Over a year has passed since then. I never tried to return to the Traumark Installation during that period, but since I moved most of my personal affairs to Tash-Murkon Prime, the Traumark Installation has appeared on my radar again and its proximity - six jumps - has taunted me as a piece of unfinished business.

This time I used my Astero, which was built for this sort of op (lowsec tourism). The principal risk in Saminer now is not Sansha, but nullsec capsuleers that use the system to bring jump freighters into Empire space by the backdoor.
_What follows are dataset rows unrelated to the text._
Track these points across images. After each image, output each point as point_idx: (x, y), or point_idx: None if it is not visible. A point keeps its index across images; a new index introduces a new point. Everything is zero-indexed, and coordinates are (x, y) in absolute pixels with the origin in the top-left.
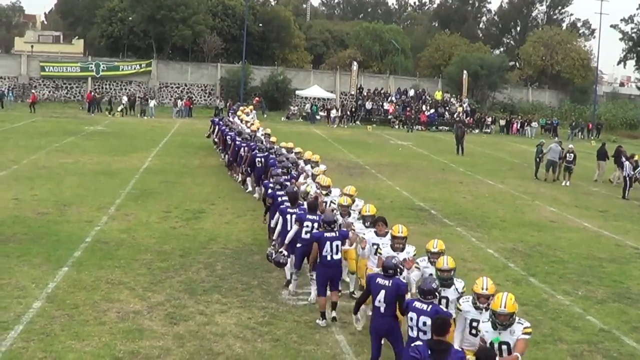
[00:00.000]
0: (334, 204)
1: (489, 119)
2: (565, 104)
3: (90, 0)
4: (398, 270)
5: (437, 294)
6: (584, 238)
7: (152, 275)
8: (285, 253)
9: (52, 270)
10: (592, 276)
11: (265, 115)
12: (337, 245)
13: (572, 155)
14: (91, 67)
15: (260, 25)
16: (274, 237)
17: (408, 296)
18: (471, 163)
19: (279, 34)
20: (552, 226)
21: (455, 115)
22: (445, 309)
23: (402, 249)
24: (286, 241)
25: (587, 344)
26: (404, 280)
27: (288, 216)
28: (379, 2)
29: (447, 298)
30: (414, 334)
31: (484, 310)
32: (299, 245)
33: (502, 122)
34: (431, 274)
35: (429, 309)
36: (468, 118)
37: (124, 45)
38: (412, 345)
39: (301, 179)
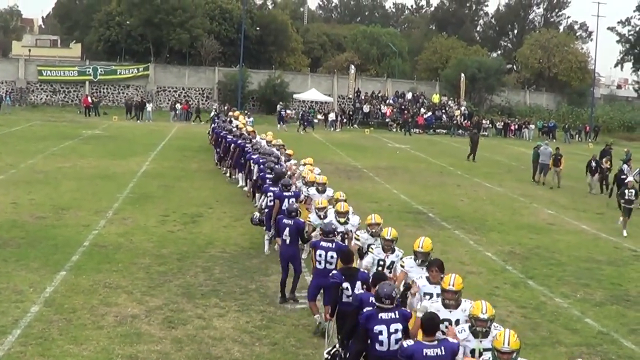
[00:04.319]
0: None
1: (487, 122)
2: (563, 106)
3: (87, 4)
4: (298, 212)
5: (336, 232)
6: (582, 240)
7: (150, 279)
8: (257, 214)
9: (50, 274)
10: (591, 278)
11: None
12: (292, 202)
13: (632, 192)
14: (89, 71)
15: (258, 28)
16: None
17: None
18: (469, 166)
19: (276, 38)
20: (550, 229)
21: (452, 119)
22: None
23: (456, 306)
24: (259, 207)
25: (585, 347)
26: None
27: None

On this occasion though, Saminer was deserted apart from me and those Sansha ships, to which I was invisible and undetectable. 


On seeing it now, for the first time, I understood how massive the Traumark Installation really is. It actually dwarfs anything in the Throne Worlds. Three full-sized stations, totally inert, still retaining bits of their gold armour plate, long-since dulled by the sleet of cosmic radiation and tarnished by the arrow of time. Fragments of shattered metal drift around it as if gravitationally-bound to this edifice to thwarted ambition. You really wonder what it might have become if Sansha hadn't purged its soul forever.

As usual with places like this, I departed with more questions than I'd had when I arrived, which is the torment of every explorer. If only I could dock, unjack, suit-up and go inside that huge central dome where it would be as cold as the surrounding vacuum.

As cold as Sansha's heart.

Who the hell knows what relics are left inside there.

Or horrors...


A thought occurred to me while I was speeding back to Tash-Murkon Prime: it is timely that I returned to Saminer and finally got a look at this epic ruin, with its spellbinding backdrop of the Domain Nebula - the heart of the Empire - because later this year, Empress-elect Catiz Tash-Murkon will ascend the Throne of Amarr and all of what lies within (and without) that nebula will be hers. Perhaps she will look favourably upon this forsaken relic of her family's past and restore it.


Tuesday, 14 June 2016

This Is Your Nightmare Scenario

Long story/short version: our Citadel in Ashmarir was attacked again, this time by a combination of CVA and Volition Cult and some other stragglers/bit-part players whose names are basically irrelevant, because they're all singing from the same hymnsheet that never ends.

CVA/Volition's fleet was much larger than last time, and their tactics included positioning some of it on the Ashmarir - Claini stargate in an attempt to intercept us lot as we were inbound from Gehi. It was a disturbing sight:



This abomination is a fleet of Nightmares. Hideous ex-Sansha's Nation battleships, designed to instil horror in the onlooker and normally crewed - although unlikely in this case - by Kuvakei's minions whose lifestyle makes Amarrian slaves appear spontaneous and unpredictable. This fleet will have been crewed by capsuleers and God-knows what else. It's an indication of how far removed from baseline some capsuleers must be.

Twice I saw neutral vessels arrive in-system through the stargate and be confronted with this situation. I empathised with those ships' crews, because there are gate camps and there is blatant overkill. This is why I have no future in piracy.



The worst bit was witnessing this obscenity depart the stargate en-masse, the entire fleet aligning simultaneously with millisecond precision, as if the ships were not even manned; as if they were relentless automata controlled by a hive mind with the patience of geology:


This sort of thing is liable to turn one religious again. I must be cleansed of this sight. Does anyone know what the plural noun for Nightmares is?